For rectangular matrix, certainly not

Under singular value decomp: $A = U \Sigma V^T$, where $\Sigma = \textrm{diag}(s_1, \ldots, s_n)$ where $s_i$ are the 'singular values', and are all positive.

### The details

1. The key observation is that $A^T A$ is symmetric, square, and positive semi-definite.
2. Thus: $A^T A$ can be decomposed: $A^T A = V \Lambda V^T$, with $V$ orthogonal, and $\Lambda$ positive.
3. We also have $A A^T$ is symmetric and positive semi-definite, and we have $A A^T = U \Lambda U^T$
4. Now look for $A v_i = \sigma_i u_i$, where the $v_i$ and $u_i$ are sets of orthogonal vectors.
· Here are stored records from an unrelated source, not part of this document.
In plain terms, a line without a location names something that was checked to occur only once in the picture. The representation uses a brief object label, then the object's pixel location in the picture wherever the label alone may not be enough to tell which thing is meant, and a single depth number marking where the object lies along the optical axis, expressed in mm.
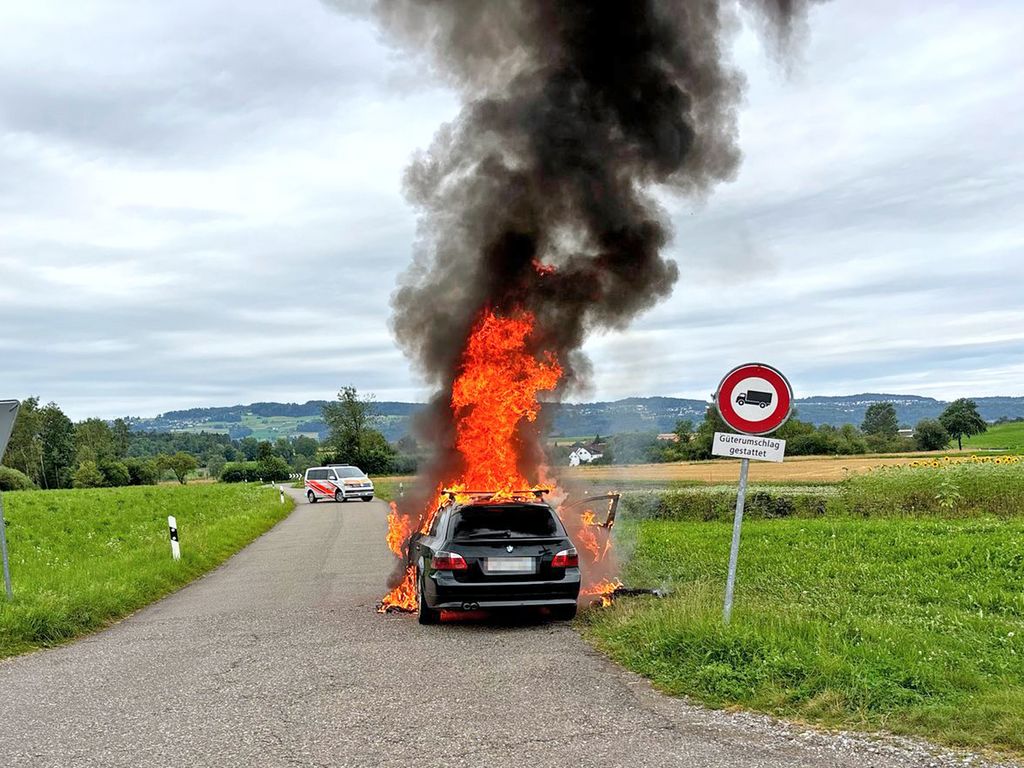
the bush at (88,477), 88500
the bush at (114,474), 91062
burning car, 9031
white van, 40719
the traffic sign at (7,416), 10523
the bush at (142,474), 94844
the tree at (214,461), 116988
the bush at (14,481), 67188
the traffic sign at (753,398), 7906
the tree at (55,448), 110688
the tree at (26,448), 104175
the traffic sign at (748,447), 7828
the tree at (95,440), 115594
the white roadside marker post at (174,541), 15489
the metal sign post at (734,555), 7664
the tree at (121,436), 131750
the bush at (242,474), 85125
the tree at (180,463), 104062
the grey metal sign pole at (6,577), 10438
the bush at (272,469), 84419
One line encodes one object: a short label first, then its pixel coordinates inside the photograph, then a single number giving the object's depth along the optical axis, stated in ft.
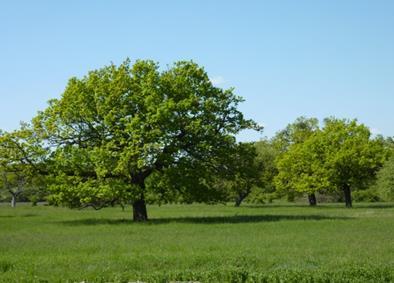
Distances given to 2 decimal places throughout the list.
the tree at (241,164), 142.61
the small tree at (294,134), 305.16
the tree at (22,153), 136.87
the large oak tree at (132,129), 129.18
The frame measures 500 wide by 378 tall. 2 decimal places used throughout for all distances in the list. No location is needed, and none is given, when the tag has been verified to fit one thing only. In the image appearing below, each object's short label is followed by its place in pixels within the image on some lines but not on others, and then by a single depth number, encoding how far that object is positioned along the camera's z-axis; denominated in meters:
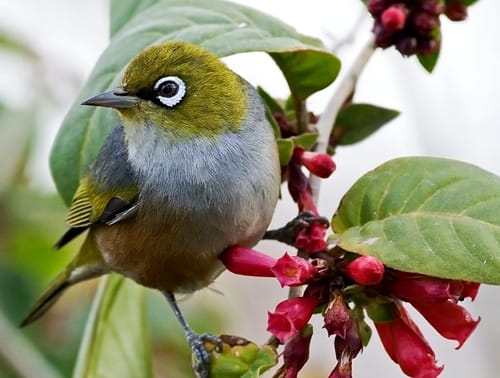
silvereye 4.68
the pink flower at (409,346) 3.96
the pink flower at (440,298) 3.68
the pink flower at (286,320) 3.67
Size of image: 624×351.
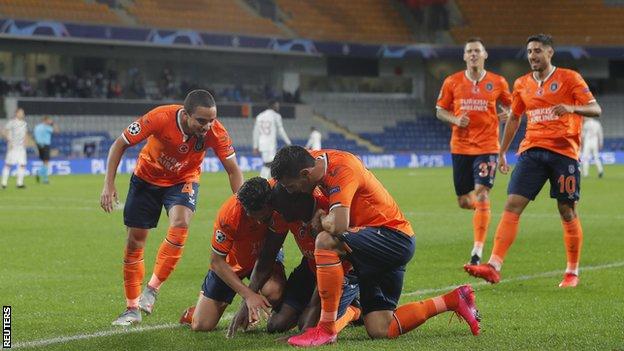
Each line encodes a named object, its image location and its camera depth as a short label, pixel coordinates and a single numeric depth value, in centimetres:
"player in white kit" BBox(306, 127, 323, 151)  3944
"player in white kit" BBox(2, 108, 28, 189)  2917
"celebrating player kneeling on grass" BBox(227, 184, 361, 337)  731
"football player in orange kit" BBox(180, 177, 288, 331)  726
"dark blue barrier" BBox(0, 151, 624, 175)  3844
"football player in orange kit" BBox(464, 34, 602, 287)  1066
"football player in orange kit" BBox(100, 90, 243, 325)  884
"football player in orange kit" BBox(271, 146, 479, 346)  711
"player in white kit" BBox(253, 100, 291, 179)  2917
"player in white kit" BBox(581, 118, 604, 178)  3592
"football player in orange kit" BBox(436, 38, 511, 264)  1293
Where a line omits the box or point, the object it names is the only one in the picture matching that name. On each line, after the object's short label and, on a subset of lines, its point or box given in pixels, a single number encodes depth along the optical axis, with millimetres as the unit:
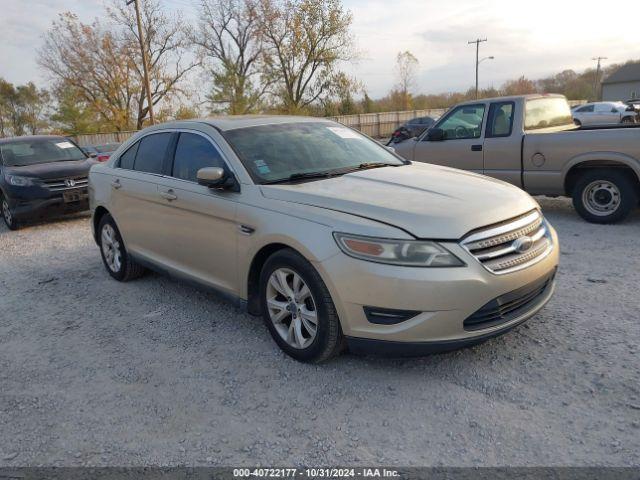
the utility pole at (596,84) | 72956
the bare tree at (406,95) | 57625
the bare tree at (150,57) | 39750
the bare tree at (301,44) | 42812
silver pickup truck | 6543
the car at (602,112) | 26984
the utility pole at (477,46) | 60594
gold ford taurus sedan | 2895
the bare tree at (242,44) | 42250
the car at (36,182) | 8875
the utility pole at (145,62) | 27622
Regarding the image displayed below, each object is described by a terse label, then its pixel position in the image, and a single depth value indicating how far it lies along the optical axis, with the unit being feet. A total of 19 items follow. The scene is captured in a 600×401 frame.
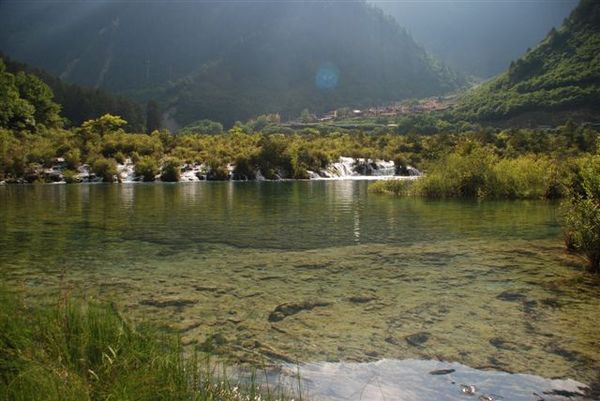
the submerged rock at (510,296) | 30.99
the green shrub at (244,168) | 227.40
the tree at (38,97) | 308.60
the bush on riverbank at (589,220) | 38.24
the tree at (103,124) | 278.67
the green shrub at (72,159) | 209.67
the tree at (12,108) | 261.44
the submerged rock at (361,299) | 31.07
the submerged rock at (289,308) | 28.09
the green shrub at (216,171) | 220.64
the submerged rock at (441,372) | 20.68
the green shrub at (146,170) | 211.00
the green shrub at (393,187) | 123.13
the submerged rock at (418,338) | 24.23
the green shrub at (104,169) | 204.32
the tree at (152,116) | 478.18
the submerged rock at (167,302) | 29.84
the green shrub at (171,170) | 211.82
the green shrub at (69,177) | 197.67
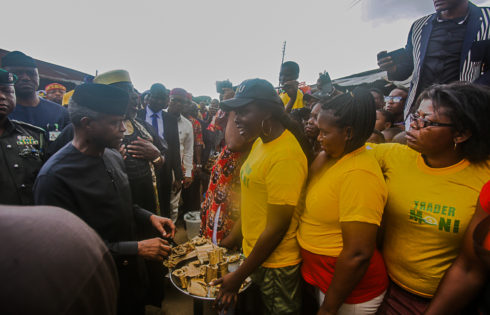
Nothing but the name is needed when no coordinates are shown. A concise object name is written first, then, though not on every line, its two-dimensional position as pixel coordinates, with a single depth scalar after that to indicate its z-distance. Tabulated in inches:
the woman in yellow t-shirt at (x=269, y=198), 62.4
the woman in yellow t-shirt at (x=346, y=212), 49.8
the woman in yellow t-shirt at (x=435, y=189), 49.0
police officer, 88.5
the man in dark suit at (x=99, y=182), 64.8
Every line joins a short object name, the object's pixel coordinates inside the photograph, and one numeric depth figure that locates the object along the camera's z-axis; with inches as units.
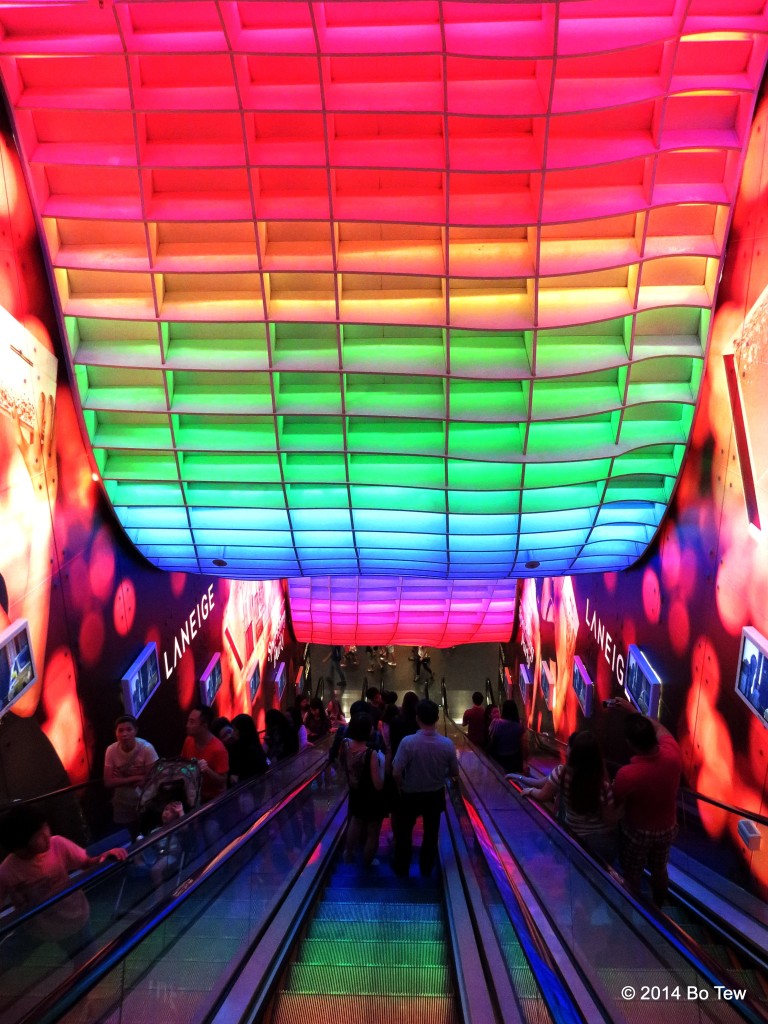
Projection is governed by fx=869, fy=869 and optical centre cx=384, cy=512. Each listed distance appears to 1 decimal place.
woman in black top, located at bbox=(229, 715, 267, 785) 315.9
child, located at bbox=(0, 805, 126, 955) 170.7
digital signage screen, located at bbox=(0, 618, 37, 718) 295.3
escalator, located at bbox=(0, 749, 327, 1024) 124.8
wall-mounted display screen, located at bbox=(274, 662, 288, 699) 935.0
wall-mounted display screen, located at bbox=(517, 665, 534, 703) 853.4
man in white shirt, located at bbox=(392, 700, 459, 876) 245.9
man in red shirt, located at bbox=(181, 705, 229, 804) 298.7
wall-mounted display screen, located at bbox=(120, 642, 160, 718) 437.0
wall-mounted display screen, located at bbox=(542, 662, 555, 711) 729.0
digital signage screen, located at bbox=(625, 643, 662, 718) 425.1
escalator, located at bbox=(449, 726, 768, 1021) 129.0
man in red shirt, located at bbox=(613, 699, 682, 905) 197.2
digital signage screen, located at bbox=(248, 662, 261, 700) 775.1
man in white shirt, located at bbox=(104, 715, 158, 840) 276.1
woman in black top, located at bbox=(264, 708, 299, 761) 391.2
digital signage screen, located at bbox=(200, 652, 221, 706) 593.9
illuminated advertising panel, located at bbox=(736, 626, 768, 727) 287.4
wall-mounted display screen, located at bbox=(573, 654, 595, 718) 577.1
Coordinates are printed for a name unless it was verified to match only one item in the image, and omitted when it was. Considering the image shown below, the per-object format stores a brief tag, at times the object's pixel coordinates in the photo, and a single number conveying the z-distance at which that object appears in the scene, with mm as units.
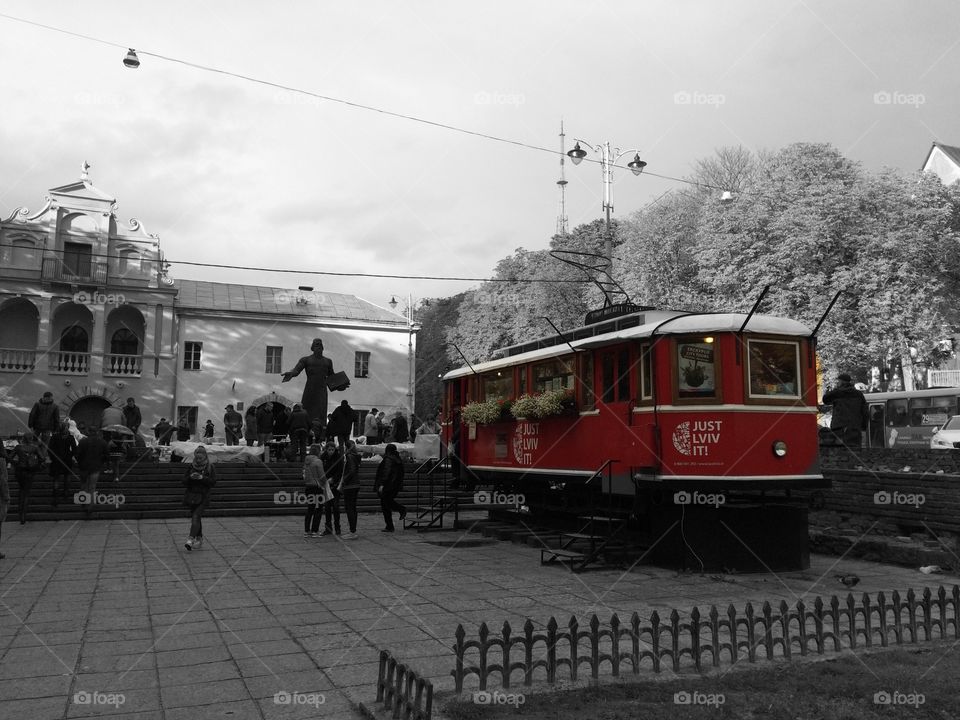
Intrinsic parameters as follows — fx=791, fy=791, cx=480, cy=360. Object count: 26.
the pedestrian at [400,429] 27734
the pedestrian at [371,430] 29844
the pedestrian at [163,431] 29266
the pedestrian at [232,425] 26844
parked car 25359
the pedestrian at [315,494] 15023
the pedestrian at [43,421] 19422
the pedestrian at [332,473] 15469
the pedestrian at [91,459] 17219
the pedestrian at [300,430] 23266
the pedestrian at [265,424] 26703
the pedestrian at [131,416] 25231
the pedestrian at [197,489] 13141
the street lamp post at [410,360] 42438
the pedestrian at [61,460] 17688
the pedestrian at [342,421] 21047
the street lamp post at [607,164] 23006
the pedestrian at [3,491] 12065
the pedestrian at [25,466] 16016
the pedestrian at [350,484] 15258
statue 19828
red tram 11062
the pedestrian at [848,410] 15016
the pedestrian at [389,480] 16156
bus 29078
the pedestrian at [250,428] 27420
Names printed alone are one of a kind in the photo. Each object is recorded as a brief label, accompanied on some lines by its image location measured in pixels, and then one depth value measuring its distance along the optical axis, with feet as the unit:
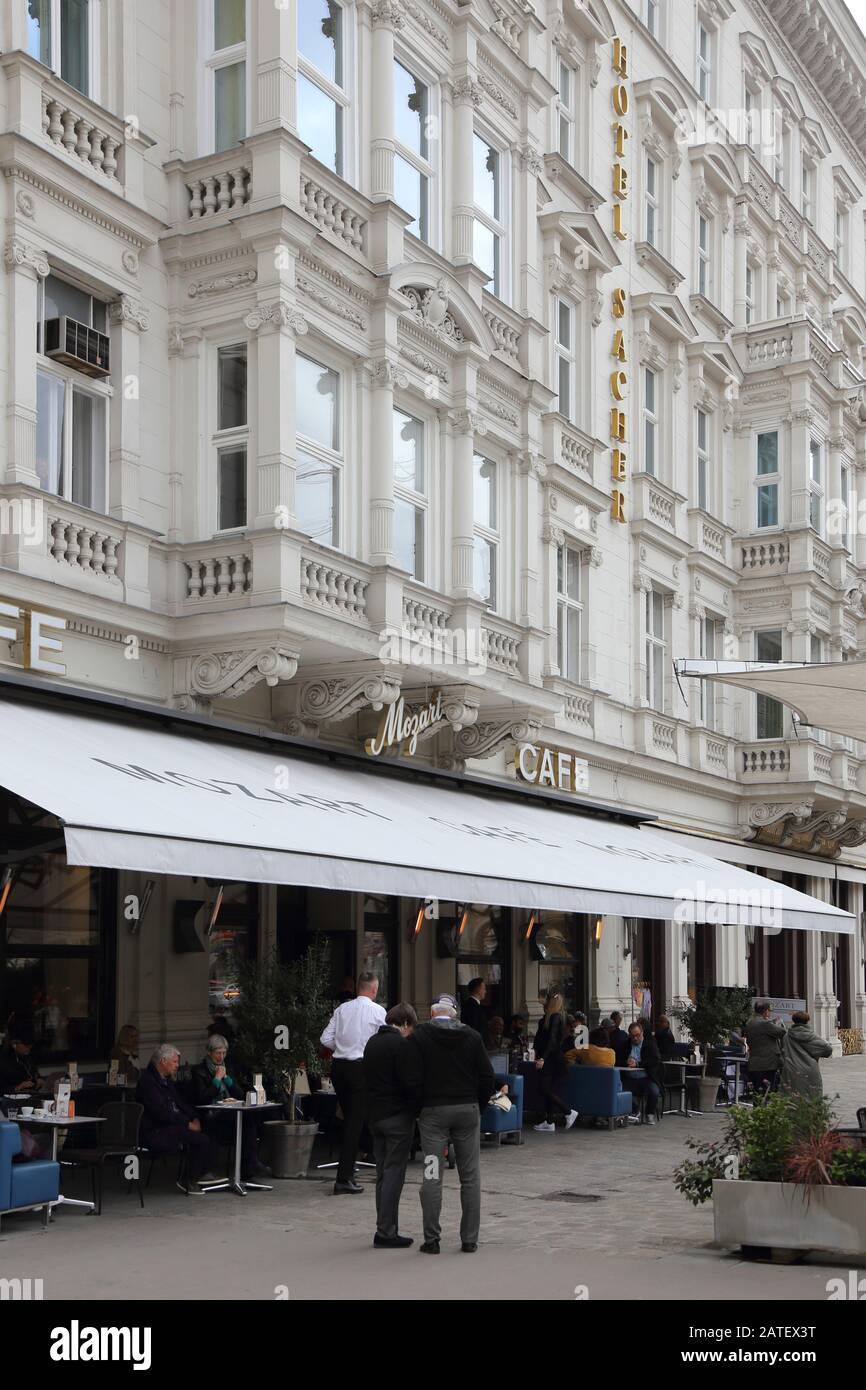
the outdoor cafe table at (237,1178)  41.34
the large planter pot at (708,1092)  68.98
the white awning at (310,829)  35.06
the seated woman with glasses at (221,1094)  42.32
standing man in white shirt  43.06
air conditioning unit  45.85
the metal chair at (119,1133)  38.81
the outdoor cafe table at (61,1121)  36.99
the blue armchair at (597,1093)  60.70
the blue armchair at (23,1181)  34.58
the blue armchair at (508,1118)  53.88
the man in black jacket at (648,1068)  64.54
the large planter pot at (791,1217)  31.60
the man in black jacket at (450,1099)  33.50
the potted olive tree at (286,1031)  44.06
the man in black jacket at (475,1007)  61.05
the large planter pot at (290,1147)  44.42
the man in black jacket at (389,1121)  34.27
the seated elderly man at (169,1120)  40.22
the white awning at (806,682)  41.75
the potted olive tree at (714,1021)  73.36
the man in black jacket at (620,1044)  64.80
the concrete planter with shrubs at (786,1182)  31.76
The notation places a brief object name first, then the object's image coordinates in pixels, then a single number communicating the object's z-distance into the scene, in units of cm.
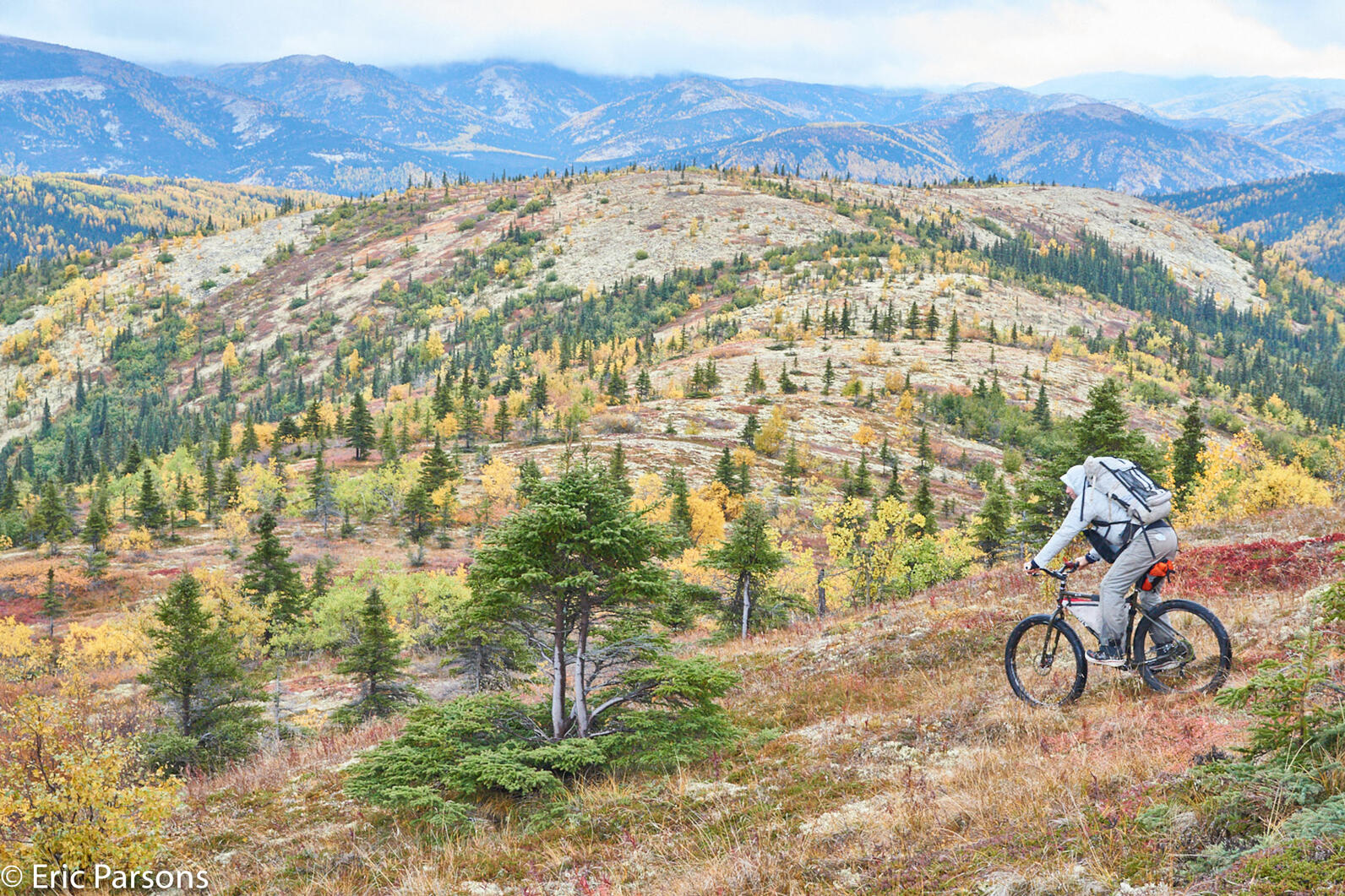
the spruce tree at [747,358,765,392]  12800
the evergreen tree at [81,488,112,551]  7225
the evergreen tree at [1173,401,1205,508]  4462
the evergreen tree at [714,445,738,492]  7512
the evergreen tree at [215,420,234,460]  10444
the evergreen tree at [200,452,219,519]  8694
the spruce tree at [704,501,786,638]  3362
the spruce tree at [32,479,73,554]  7644
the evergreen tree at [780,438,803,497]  9088
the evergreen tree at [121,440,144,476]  10300
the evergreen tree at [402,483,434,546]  7931
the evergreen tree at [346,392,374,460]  10388
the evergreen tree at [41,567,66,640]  5975
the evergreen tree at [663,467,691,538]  6239
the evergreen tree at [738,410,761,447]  10375
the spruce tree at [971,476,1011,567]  4662
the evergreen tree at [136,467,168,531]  7862
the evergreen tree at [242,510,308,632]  5009
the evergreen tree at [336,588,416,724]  3017
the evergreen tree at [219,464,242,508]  8512
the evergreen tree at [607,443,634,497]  6383
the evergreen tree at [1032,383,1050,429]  11756
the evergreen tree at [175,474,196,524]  8319
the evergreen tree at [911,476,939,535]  5506
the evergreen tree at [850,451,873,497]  8041
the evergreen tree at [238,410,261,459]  11044
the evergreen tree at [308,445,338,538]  8388
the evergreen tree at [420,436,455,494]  8269
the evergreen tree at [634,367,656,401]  12938
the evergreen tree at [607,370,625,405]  12581
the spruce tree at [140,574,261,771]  2572
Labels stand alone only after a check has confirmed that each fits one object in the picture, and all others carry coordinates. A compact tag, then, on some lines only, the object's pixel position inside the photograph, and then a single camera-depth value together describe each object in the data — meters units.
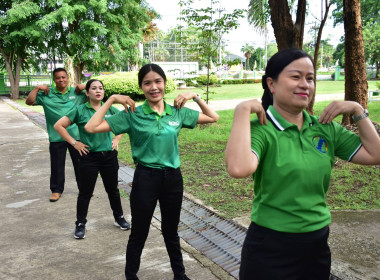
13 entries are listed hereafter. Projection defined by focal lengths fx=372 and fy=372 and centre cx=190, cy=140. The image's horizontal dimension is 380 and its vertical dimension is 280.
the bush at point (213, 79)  25.94
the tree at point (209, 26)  9.99
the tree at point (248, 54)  78.69
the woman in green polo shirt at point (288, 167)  1.62
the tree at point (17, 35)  20.52
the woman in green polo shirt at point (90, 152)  3.76
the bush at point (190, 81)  10.77
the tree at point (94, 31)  20.95
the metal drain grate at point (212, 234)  3.33
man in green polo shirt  4.77
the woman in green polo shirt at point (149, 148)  2.64
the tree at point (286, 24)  7.12
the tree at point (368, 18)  34.03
"We're looking for one set of orthogonal vectors in the 'input space' of $A$, and a set of orthogonal vectors in the 'output space' of $A$ that transform to each other via $A$".

We then have $A V = U \Sigma$, which then gives us $A = U \Sigma V^T$.

Now... what are the $V$s and what are the $U$s.

We can see that if $A = U \Sigma V^T$ then $A^T A = V \Sigma^T U^T U \Sigma V^T = V \Sigma^2 V^T = V \Lambda V^T$ --- that is, the $V$s are the eigenvectors of $A^T A$, and the $\Lambda = \Sigma^2$ are the eigenvalues of $A^T A$. Similarly for $A A^T$.

Haven't quite finished: need to deal with the case of repeated eigenvalues --- and hence have 'eigenspaces'. Need to pick the appropriate eigenvectors from these spaces to satisfy $A v_i = \sigma_i u_i$.

We do this fixing the $v$s to be a particular set of eigenvectors of $A^T A$, and then solving $u_i = A v_i / \sigma_i$ - this ensures that whatever choices we make for the $v_i$, we get the appropriate $u_i$ in the degenerate cases.

Finally just need to show that the $u_i$'s picked in this way are orthogonal: $u_i^T u_i = \frac{v_i^T A^T A v_j}{\sigma_i \sigma_j} = v_i^T v_j \frac{\sigma_j^2}{\sigma_i \sigma_j} = \delta_{i,j}$

### Geometry of the SVD

"Every matrix factors into a rotation, then 'stretch', then rotation"

![test](./images/svd_geometry.png)